(Stored items from a collection)
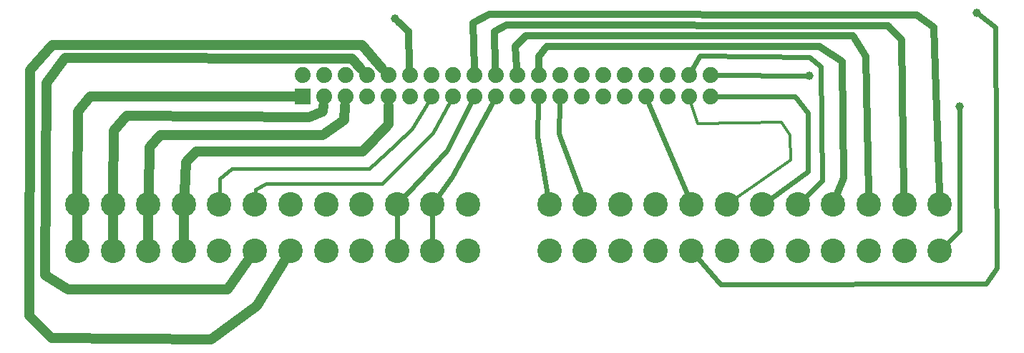
<source format=gtl>
G04 MADE WITH FRITZING*
G04 WWW.FRITZING.ORG*
G04 DOUBLE SIDED*
G04 HOLES PLATED*
G04 CONTOUR ON CENTER OF CONTOUR VECTOR*
%ASAXBY*%
%FSLAX23Y23*%
%MOIN*%
%OFA0B0*%
%SFA1.0B1.0*%
%ADD10C,0.039370*%
%ADD11C,0.114173*%
%ADD12C,0.074000*%
%ADD13R,0.000228X0.000228*%
%ADD14R,0.074000X0.074000*%
%ADD15C,0.024000*%
%ADD16C,0.048000*%
%ADD17C,0.016000*%
%ADD18C,0.032000*%
%ADD19C,0.012000*%
%LNCOPPER1*%
G90*
G70*
G54D10*
X4447Y1187D03*
G54D11*
X2158Y513D03*
X1993Y513D03*
X1827Y513D03*
X1662Y513D03*
X1497Y513D03*
X1331Y513D03*
X1166Y513D03*
X1000Y513D03*
X835Y513D03*
X670Y513D03*
X504Y513D03*
X339Y513D03*
X2158Y730D03*
X1993Y730D03*
X1827Y730D03*
X1662Y730D03*
X1497Y730D03*
X1331Y730D03*
X1166Y730D03*
X1000Y730D03*
X835Y730D03*
X670Y730D03*
X504Y730D03*
X339Y730D03*
X2158Y513D03*
X1993Y513D03*
X1827Y513D03*
X1662Y513D03*
X1497Y513D03*
X1331Y513D03*
X1166Y513D03*
X1000Y513D03*
X835Y513D03*
X670Y513D03*
X504Y513D03*
X339Y513D03*
X2158Y730D03*
X1993Y730D03*
X1827Y730D03*
X1662Y730D03*
X1497Y730D03*
X1331Y730D03*
X1166Y730D03*
X1000Y730D03*
X835Y730D03*
X670Y730D03*
X504Y730D03*
X339Y730D03*
X4356Y514D03*
X4191Y514D03*
X4025Y514D03*
X3860Y514D03*
X3695Y514D03*
X3529Y514D03*
X3364Y514D03*
X3199Y514D03*
X3033Y514D03*
X2868Y514D03*
X2703Y514D03*
X2537Y514D03*
X4356Y730D03*
X4191Y730D03*
X4025Y730D03*
X3860Y730D03*
X3695Y730D03*
X3529Y730D03*
X3364Y730D03*
X3199Y730D03*
X3033Y730D03*
X2868Y730D03*
X2703Y730D03*
X2537Y730D03*
X4356Y514D03*
X4191Y514D03*
X4025Y514D03*
X3860Y514D03*
X3695Y514D03*
X3529Y514D03*
X3364Y514D03*
X3199Y514D03*
X3033Y514D03*
X2868Y514D03*
X2703Y514D03*
X2537Y514D03*
X4356Y730D03*
X4191Y730D03*
X4025Y730D03*
X3860Y730D03*
X3695Y730D03*
X3529Y730D03*
X3364Y730D03*
X3199Y730D03*
X3033Y730D03*
X2868Y730D03*
X2703Y730D03*
X2537Y730D03*
G54D12*
X1387Y1332D03*
X1487Y1332D03*
X1587Y1332D03*
X1687Y1332D03*
X1787Y1332D03*
X1887Y1332D03*
X1987Y1332D03*
X2087Y1332D03*
X2187Y1332D03*
X2287Y1332D03*
X2387Y1332D03*
X2487Y1332D03*
X2587Y1332D03*
X2687Y1332D03*
X2787Y1332D03*
X2887Y1332D03*
X2987Y1332D03*
X3087Y1332D03*
X3187Y1332D03*
X3287Y1332D03*
X1387Y1232D03*
X1487Y1232D03*
X1587Y1232D03*
X1687Y1232D03*
X1787Y1232D03*
X1887Y1232D03*
X1987Y1232D03*
X2087Y1232D03*
X2187Y1232D03*
X2287Y1232D03*
X2387Y1232D03*
X2487Y1232D03*
X2587Y1232D03*
X2687Y1232D03*
X2787Y1232D03*
X2887Y1232D03*
X2987Y1232D03*
X3087Y1232D03*
X3187Y1232D03*
X3287Y1232D03*
G54D10*
X3747Y1330D03*
X1817Y1596D03*
X4528Y1625D03*
G54D13*
X2156Y513D03*
X342Y730D03*
X4355Y514D03*
X2540Y730D03*
G54D14*
X1387Y1232D03*
G54D15*
X3181Y773D02*
X2999Y1204D01*
D02*
X4450Y606D02*
X4447Y1168D01*
D02*
X4389Y546D02*
X4450Y606D01*
G54D16*
D02*
X339Y787D02*
X341Y1163D01*
D02*
X341Y1163D02*
X400Y1232D01*
D02*
X400Y1232D02*
X1345Y1232D01*
D02*
X568Y1143D02*
X1420Y1137D01*
D02*
X505Y787D02*
X509Y1074D01*
D02*
X1420Y1137D02*
X1483Y1163D01*
D02*
X1483Y1163D02*
X1485Y1190D01*
D02*
X509Y1074D02*
X568Y1143D01*
D02*
X726Y1054D02*
X1483Y1054D01*
D02*
X671Y787D02*
X676Y997D01*
D02*
X676Y997D02*
X726Y1054D01*
D02*
X1581Y1123D02*
X1585Y1190D01*
D02*
X1483Y1054D02*
X1581Y1123D01*
D02*
X893Y977D02*
X1670Y977D01*
D02*
X844Y928D02*
X893Y977D01*
D02*
X838Y787D02*
X844Y928D01*
D02*
X1670Y977D02*
X1788Y1104D01*
D02*
X1788Y1104D02*
X1788Y1190D01*
G54D17*
D02*
X1001Y849D02*
X1059Y898D01*
D02*
X1818Y1006D02*
X1897Y1085D01*
D02*
X1700Y898D02*
X1818Y1006D01*
D02*
X1059Y898D02*
X1700Y898D01*
D02*
X1897Y1085D02*
X1974Y1211D01*
D02*
X1001Y771D02*
X1001Y849D01*
D02*
X1168Y799D02*
X1218Y828D01*
D02*
X1758Y828D02*
X1995Y1065D01*
D02*
X1218Y828D02*
X1758Y828D01*
D02*
X1167Y771D02*
X1168Y799D01*
D02*
X1996Y1065D02*
X2075Y1210D01*
G54D16*
D02*
X339Y560D02*
X339Y683D01*
D02*
X504Y560D02*
X504Y683D01*
D02*
X670Y560D02*
X670Y683D01*
D02*
X835Y560D02*
X835Y683D01*
G54D15*
D02*
X1956Y867D02*
X2063Y985D01*
D02*
X1859Y764D02*
X1956Y867D01*
D02*
X2063Y985D02*
X2173Y1205D01*
D02*
X2085Y859D02*
X2272Y1205D01*
D02*
X2020Y768D02*
X2085Y859D01*
D02*
X1827Y560D02*
X1827Y683D01*
D02*
X1993Y560D02*
X1993Y683D01*
D02*
X2581Y1061D02*
X2586Y1201D01*
D02*
X2687Y774D02*
X2581Y1061D01*
D02*
X2483Y1046D02*
X2486Y1201D01*
D02*
X2529Y776D02*
X2483Y1046D01*
G54D18*
D02*
X2260Y1617D02*
X2183Y1577D01*
D02*
X4329Y1556D02*
X4247Y1615D01*
D02*
X2183Y1577D02*
X2187Y1369D01*
D02*
X4247Y1615D02*
X2260Y1617D01*
D02*
X4354Y782D02*
X4329Y1556D01*
D02*
X4116Y1563D02*
X2340Y1568D01*
D02*
X4179Y1498D02*
X4116Y1563D01*
D02*
X2340Y1568D02*
X2281Y1538D01*
D02*
X4190Y782D02*
X4179Y1498D01*
D02*
X2281Y1538D02*
X2286Y1369D01*
D02*
X3953Y1517D02*
X2428Y1517D01*
D02*
X4013Y1419D02*
X3953Y1517D01*
D02*
X2428Y1517D02*
X2379Y1468D01*
D02*
X2379Y1468D02*
X2385Y1369D01*
D02*
X4024Y782D02*
X4013Y1419D01*
D02*
X2526Y1468D02*
X2487Y1419D01*
D02*
X2487Y1419D02*
X2487Y1369D01*
D02*
X3796Y1468D02*
X2526Y1468D01*
D02*
X3903Y1396D02*
X3796Y1468D01*
D02*
X3909Y852D02*
X3903Y1396D01*
D02*
X3880Y779D02*
X3909Y852D01*
G54D15*
D02*
X3728Y1330D02*
X3318Y1332D01*
D02*
X3240Y1424D02*
X3203Y1359D01*
D02*
X3748Y1418D02*
X3240Y1424D01*
D02*
X3801Y1374D02*
X3748Y1418D01*
D02*
X3807Y839D02*
X3801Y1374D01*
D02*
X3728Y763D02*
X3807Y839D01*
G54D16*
D02*
X195Y1297D02*
X283Y1413D01*
D02*
X283Y1413D02*
X1620Y1409D01*
D02*
X1620Y1409D02*
X1659Y1364D01*
D02*
X188Y400D02*
X195Y1297D01*
D02*
X294Y332D02*
X188Y400D01*
D02*
X1037Y332D02*
X294Y332D01*
D02*
X1132Y466D02*
X1037Y332D01*
D02*
X222Y1474D02*
X1027Y1474D01*
D02*
X119Y1356D02*
X222Y1474D01*
D02*
X116Y209D02*
X119Y1356D01*
D02*
X1174Y257D02*
X961Y100D01*
D02*
X219Y106D02*
X116Y209D01*
D02*
X961Y100D02*
X219Y106D01*
D02*
X1027Y1474D02*
X1664Y1474D01*
D02*
X1664Y1474D02*
X1760Y1364D01*
D02*
X1301Y464D02*
X1174Y257D01*
G54D18*
D02*
X1883Y1536D02*
X1886Y1369D01*
D02*
X1835Y1580D02*
X1883Y1536D01*
G54D15*
D02*
X3742Y883D02*
X3742Y1158D01*
D02*
X3742Y1158D02*
X3683Y1232D01*
D02*
X3683Y1232D02*
X3318Y1232D01*
D02*
X3567Y758D02*
X3742Y883D01*
G54D19*
D02*
X3659Y1055D02*
X3618Y1114D01*
D02*
X3662Y936D02*
X3659Y1055D01*
D02*
X3618Y1114D02*
X3228Y1108D01*
D02*
X3228Y1108D02*
X3195Y1208D01*
D02*
X3398Y754D02*
X3662Y936D01*
G54D15*
D02*
X3334Y357D02*
X4573Y360D01*
D02*
X4573Y360D02*
X4623Y434D01*
D02*
X4614Y1557D02*
X4543Y1613D01*
D02*
X4623Y434D02*
X4614Y1557D01*
D02*
X3229Y479D02*
X3334Y357D01*
G04 End of Copper1*
M02*
</source>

YOUR GOAL: The reply should hold only the lines from the first line of the records above through the line containing "X2687Y1232D03*", copied exactly and without pictures.

TASK RESPONSE:
<source format=gtl>
G04 MADE WITH FRITZING*
G04 WWW.FRITZING.ORG*
G04 DOUBLE SIDED*
G04 HOLES PLATED*
G04 CONTOUR ON CENTER OF CONTOUR VECTOR*
%ASAXBY*%
%FSLAX23Y23*%
%MOIN*%
%OFA0B0*%
%SFA1.0B1.0*%
%ADD10C,0.039370*%
%ADD11C,0.114173*%
%ADD12C,0.074000*%
%ADD13R,0.000228X0.000228*%
%ADD14R,0.074000X0.074000*%
%ADD15C,0.024000*%
%ADD16C,0.048000*%
%ADD17C,0.016000*%
%ADD18C,0.032000*%
%ADD19C,0.012000*%
%LNCOPPER1*%
G90*
G70*
G54D10*
X4447Y1187D03*
G54D11*
X2158Y513D03*
X1993Y513D03*
X1827Y513D03*
X1662Y513D03*
X1497Y513D03*
X1331Y513D03*
X1166Y513D03*
X1000Y513D03*
X835Y513D03*
X670Y513D03*
X504Y513D03*
X339Y513D03*
X2158Y730D03*
X1993Y730D03*
X1827Y730D03*
X1662Y730D03*
X1497Y730D03*
X1331Y730D03*
X1166Y730D03*
X1000Y730D03*
X835Y730D03*
X670Y730D03*
X504Y730D03*
X339Y730D03*
X2158Y513D03*
X1993Y513D03*
X1827Y513D03*
X1662Y513D03*
X1497Y513D03*
X1331Y513D03*
X1166Y513D03*
X1000Y513D03*
X835Y513D03*
X670Y513D03*
X504Y513D03*
X339Y513D03*
X2158Y730D03*
X1993Y730D03*
X1827Y730D03*
X1662Y730D03*
X1497Y730D03*
X1331Y730D03*
X1166Y730D03*
X1000Y730D03*
X835Y730D03*
X670Y730D03*
X504Y730D03*
X339Y730D03*
X4356Y514D03*
X4191Y514D03*
X4025Y514D03*
X3860Y514D03*
X3695Y514D03*
X3529Y514D03*
X3364Y514D03*
X3199Y514D03*
X3033Y514D03*
X2868Y514D03*
X2703Y514D03*
X2537Y514D03*
X4356Y730D03*
X4191Y730D03*
X4025Y730D03*
X3860Y730D03*
X3695Y730D03*
X3529Y730D03*
X3364Y730D03*
X3199Y730D03*
X3033Y730D03*
X2868Y730D03*
X2703Y730D03*
X2537Y730D03*
X4356Y514D03*
X4191Y514D03*
X4025Y514D03*
X3860Y514D03*
X3695Y514D03*
X3529Y514D03*
X3364Y514D03*
X3199Y514D03*
X3033Y514D03*
X2868Y514D03*
X2703Y514D03*
X2537Y514D03*
X4356Y730D03*
X4191Y730D03*
X4025Y730D03*
X3860Y730D03*
X3695Y730D03*
X3529Y730D03*
X3364Y730D03*
X3199Y730D03*
X3033Y730D03*
X2868Y730D03*
X2703Y730D03*
X2537Y730D03*
G54D12*
X1387Y1332D03*
X1487Y1332D03*
X1587Y1332D03*
X1687Y1332D03*
X1787Y1332D03*
X1887Y1332D03*
X1987Y1332D03*
X2087Y1332D03*
X2187Y1332D03*
X2287Y1332D03*
X2387Y1332D03*
X2487Y1332D03*
X2587Y1332D03*
X2687Y1332D03*
X2787Y1332D03*
X2887Y1332D03*
X2987Y1332D03*
X3087Y1332D03*
X3187Y1332D03*
X3287Y1332D03*
X1387Y1232D03*
X1487Y1232D03*
X1587Y1232D03*
X1687Y1232D03*
X1787Y1232D03*
X1887Y1232D03*
X1987Y1232D03*
X2087Y1232D03*
X2187Y1232D03*
X2287Y1232D03*
X2387Y1232D03*
X2487Y1232D03*
X2587Y1232D03*
X2687Y1232D03*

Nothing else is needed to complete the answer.